Figure 4. mtETC inhibition blocks the TCA flux

(A) A schematic representation of carbon input from glucose into the TCA metabolites. Blue arrows/circles show anaplerotic input through PEPC reaction, while gold arrows/circles indicate flux from acetyl-CoA. Atovaquone (ATV) blocks the mtETC, thereby inhibiting MQO. (B) Enrichment of each metabolite in yDHOD transgenic parasites in the presence or absence of ATV is shown. The +2 and +5 citrate isotopomers are diagnostic of flux through the citrate synthase reaction. Data are the average of three biological replicates. A more comprehensive set of TCA cycle isotopomers is presented in Figure S5.

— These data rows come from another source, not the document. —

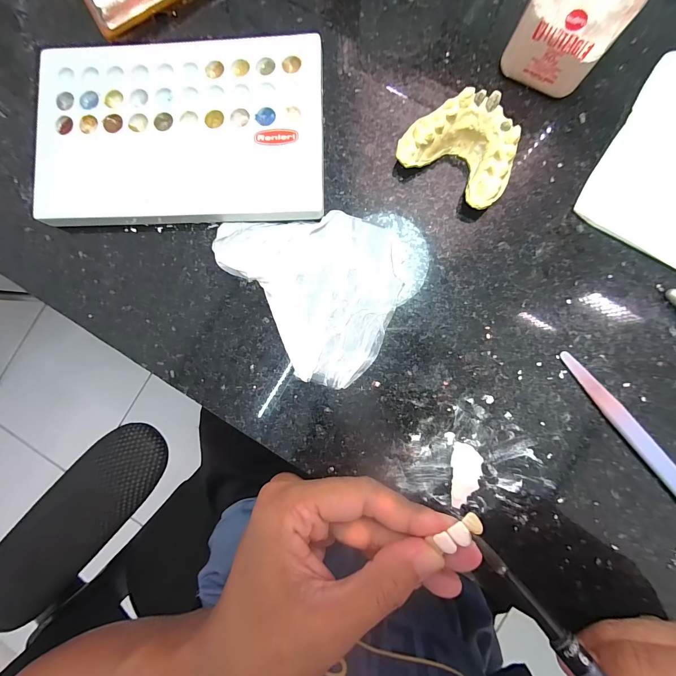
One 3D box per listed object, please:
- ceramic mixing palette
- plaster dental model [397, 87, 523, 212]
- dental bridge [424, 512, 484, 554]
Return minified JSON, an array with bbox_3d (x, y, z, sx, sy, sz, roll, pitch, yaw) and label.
[{"bbox_3d":[-0.083,-0.110,0.172,0.149,0.012,0.093,-1,88,3],"label":"ceramic mixing palette"},{"bbox_3d":[0.061,-0.093,0.158,0.053,0.026,0.037,34,90,3],"label":"plaster dental model"},{"bbox_3d":[0.051,0.082,0.135,0.021,0.004,0.008,-33,87,0],"label":"dental bridge"}]

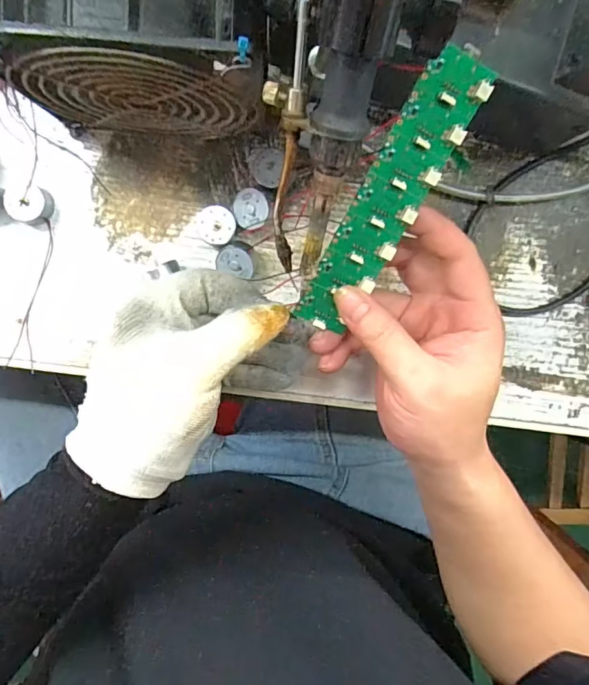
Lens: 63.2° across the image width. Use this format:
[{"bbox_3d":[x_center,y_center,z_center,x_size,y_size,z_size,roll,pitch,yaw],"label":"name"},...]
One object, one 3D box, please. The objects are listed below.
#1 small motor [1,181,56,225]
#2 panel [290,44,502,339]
[{"bbox_3d":[-0.159,-0.083,0.286,0.022,0.019,0.023,-1,99,-4],"label":"small motor"},{"bbox_3d":[0.044,-0.066,0.230,0.030,0.005,0.137,28,111,-8],"label":"panel"}]

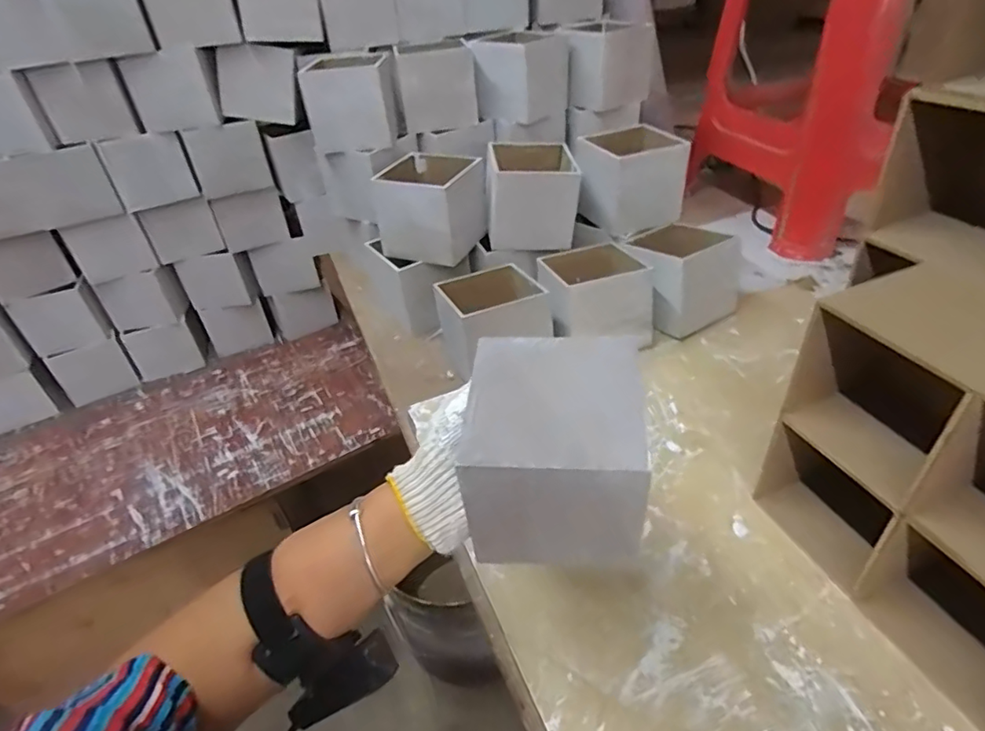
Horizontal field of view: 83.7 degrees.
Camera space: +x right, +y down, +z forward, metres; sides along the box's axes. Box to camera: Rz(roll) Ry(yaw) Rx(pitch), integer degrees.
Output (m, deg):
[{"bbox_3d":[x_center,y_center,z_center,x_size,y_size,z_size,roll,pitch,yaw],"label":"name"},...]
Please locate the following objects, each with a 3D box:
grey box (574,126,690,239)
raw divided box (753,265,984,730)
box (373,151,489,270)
[{"bbox_3d":[0.194,-0.261,0.782,0.115,0.110,0.117,-15,38,-11],"label":"grey box"},{"bbox_3d":[0.323,0.083,0.388,0.106,0.224,0.230,-18,39,-15],"label":"raw divided box"},{"bbox_3d":[-0.080,-0.215,0.754,0.124,0.105,0.114,13,41,24],"label":"box"}]

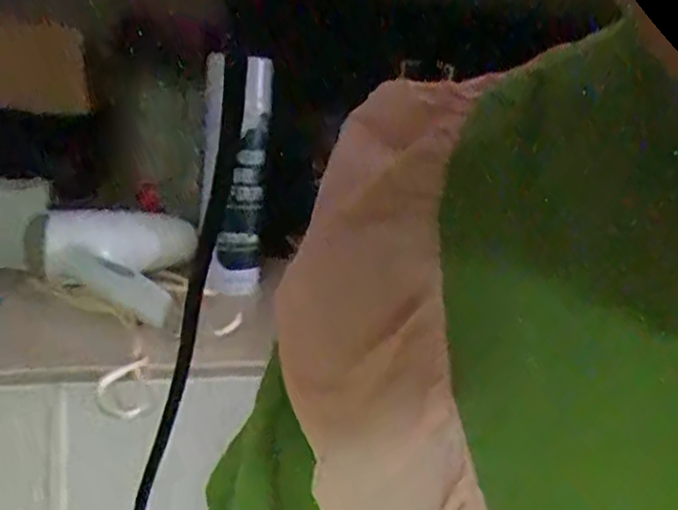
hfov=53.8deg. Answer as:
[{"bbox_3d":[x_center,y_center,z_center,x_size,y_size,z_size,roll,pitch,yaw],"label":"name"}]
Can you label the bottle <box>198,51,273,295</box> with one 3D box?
[{"bbox_3d":[-0.095,-0.070,0.613,0.060,0.211,0.053,4,14,-11],"label":"bottle"}]

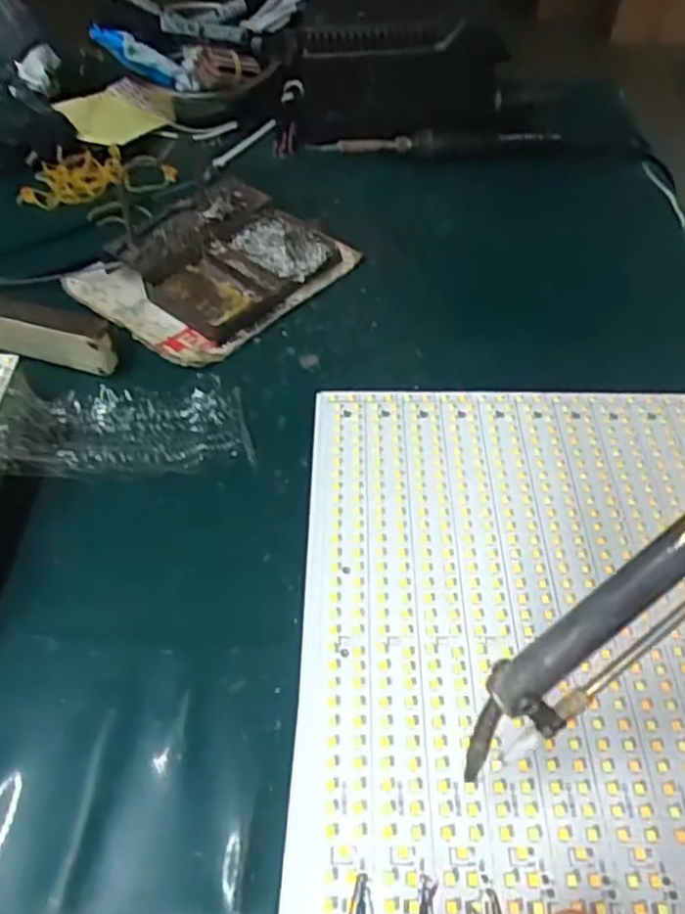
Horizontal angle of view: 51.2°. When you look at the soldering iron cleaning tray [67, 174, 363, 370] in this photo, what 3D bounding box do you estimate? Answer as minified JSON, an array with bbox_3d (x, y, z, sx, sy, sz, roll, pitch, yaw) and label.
[{"bbox_3d":[-0.078,-0.122,0.452,0.122,0.035,0.151,33,59,23],"label":"soldering iron cleaning tray"}]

Figure 5. TCA cycle is essential to mosquito stage development of P. falciparum

(A) Gametocytemia of NF54 WT and NF54-ΔKDH parasites on days 14–20 post induction. (B) Exflagellation percentage in NF54 WT and NF54-ΔKDH lines on days 14–20 post induction. (C) Infectivity of NF54 WT and NF54-ΔKDH parasites as measured by the number of oocysts per mosquito on day 8 after blood feeding. Panels D to F correspond to panels A to C, respectively, showing results from NF54-ΔAco line. In (C) and (F), data are from two independent feeding experiments. Morphological data are shown in Figure S6.

Figure 6. Models for TCA metabolism under various conditions

A schematic representation of TCA flux is shown for (A) WT, (B) ΔAco, (C) ΔKDH, and (D) atovaquone-treated parasites. Metabolic fluxes are depicted qualitatively as major (thick blue lines), minor (thin black lines), or zero (dotted lines). Some minor fluxes have been excluded for clarity of presentation. At the bottom of each panel, the progression of the parasite lifecycle is indicated. IDC, intra-erythrocytic development cycle, is comprised of ring (R), trophozoite (T) and schizont (S). Gametocyte development progresses from stage I to stage V. Mosquito stages include gamete (G), zygote (Z), ookinete (OK) and oocyst (OC). Proposed reasons for developmental arrest at each of these s tages are indicated by numbers within red octagons.